Data for analysis:
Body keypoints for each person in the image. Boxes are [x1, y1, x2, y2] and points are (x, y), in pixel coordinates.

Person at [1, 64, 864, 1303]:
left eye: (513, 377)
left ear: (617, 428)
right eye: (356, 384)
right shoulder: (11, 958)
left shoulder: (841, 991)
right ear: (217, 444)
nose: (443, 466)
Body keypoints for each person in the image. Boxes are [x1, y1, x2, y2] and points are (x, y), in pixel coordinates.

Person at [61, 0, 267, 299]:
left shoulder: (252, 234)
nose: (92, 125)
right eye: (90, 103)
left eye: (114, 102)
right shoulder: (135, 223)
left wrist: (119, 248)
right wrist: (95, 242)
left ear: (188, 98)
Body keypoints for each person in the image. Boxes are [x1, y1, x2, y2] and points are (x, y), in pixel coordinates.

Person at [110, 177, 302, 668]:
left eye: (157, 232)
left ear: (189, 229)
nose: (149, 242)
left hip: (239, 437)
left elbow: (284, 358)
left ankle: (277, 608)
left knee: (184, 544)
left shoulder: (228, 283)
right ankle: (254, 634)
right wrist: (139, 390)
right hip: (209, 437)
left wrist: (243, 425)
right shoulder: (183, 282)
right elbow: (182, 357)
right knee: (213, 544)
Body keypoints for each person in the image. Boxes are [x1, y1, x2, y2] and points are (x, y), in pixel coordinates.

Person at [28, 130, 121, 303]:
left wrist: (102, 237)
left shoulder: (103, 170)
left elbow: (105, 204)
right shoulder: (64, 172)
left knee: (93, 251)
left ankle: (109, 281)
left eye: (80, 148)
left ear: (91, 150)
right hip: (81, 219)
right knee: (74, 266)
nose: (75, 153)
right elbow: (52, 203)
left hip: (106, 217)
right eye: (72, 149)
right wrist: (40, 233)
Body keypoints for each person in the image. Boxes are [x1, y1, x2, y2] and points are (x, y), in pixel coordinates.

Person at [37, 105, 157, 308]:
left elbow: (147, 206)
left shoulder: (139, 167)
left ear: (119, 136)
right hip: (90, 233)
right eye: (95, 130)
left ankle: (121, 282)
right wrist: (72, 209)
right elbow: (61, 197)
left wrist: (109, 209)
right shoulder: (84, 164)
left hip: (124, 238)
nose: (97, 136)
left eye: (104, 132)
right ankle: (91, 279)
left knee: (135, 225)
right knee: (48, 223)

Your objective: All of the records above need to be printed again exactly as they appear.

Solution to this problem:
Body keypoints for each person in the image. Boxes are [x1, y1, x2, y2] and points are (x, y), in pixel coordinates.

Person at [1, 64, 864, 1303]:
left eye: (513, 377)
left ear: (617, 428)
right eye: (356, 384)
right shoulder: (11, 958)
left shoulder: (841, 991)
right ear: (217, 444)
nose: (443, 466)
Body keypoints for each person in the image. Boxes are [x1, y1, x2, y2] and points are (x, y), in pixel coordinates.

Person at [61, 0, 267, 299]:
left shoulder: (252, 234)
nose: (92, 125)
right eye: (90, 103)
left eye: (114, 102)
right shoulder: (135, 223)
left wrist: (119, 248)
right wrist: (95, 242)
left ear: (188, 98)
Body keypoints for each person in the image. Boxes are [x1, y1, x2, y2] and points are (x, y), in pixel coordinates.

Person at [110, 177, 302, 668]:
left eye: (157, 232)
left ear: (189, 229)
nose: (149, 242)
left hip: (239, 437)
left elbow: (284, 358)
left ankle: (277, 608)
left knee: (184, 544)
left shoulder: (228, 283)
right ankle: (254, 634)
right wrist: (139, 390)
right hip: (209, 437)
left wrist: (243, 425)
right shoulder: (183, 282)
right elbow: (182, 357)
right knee: (213, 544)
Body keypoints for each person in the image. Boxes are [x1, y1, x2, y2] and points are (x, y), in pixel coordinates.

Person at [28, 130, 121, 303]:
left wrist: (102, 237)
left shoulder: (103, 170)
left elbow: (105, 204)
right shoulder: (64, 172)
left knee: (93, 251)
left ankle: (109, 281)
left eye: (80, 148)
left ear: (91, 150)
right hip: (81, 219)
right knee: (74, 266)
nose: (75, 153)
right elbow: (52, 203)
left hip: (106, 217)
right eye: (72, 149)
right wrist: (40, 233)
Body keypoints for each person in the image. Boxes are [x1, y1, x2, y2] and points are (x, y), in pixel coordinates.

Person at [37, 105, 157, 308]:
left elbow: (147, 206)
left shoulder: (139, 167)
left ear: (119, 136)
right hip: (90, 233)
right eye: (95, 130)
left ankle: (121, 282)
right wrist: (72, 209)
right elbow: (61, 197)
left wrist: (109, 209)
right shoulder: (84, 164)
left hip: (124, 238)
nose: (97, 136)
left eye: (104, 132)
right ankle: (91, 279)
left knee: (135, 225)
right knee: (48, 223)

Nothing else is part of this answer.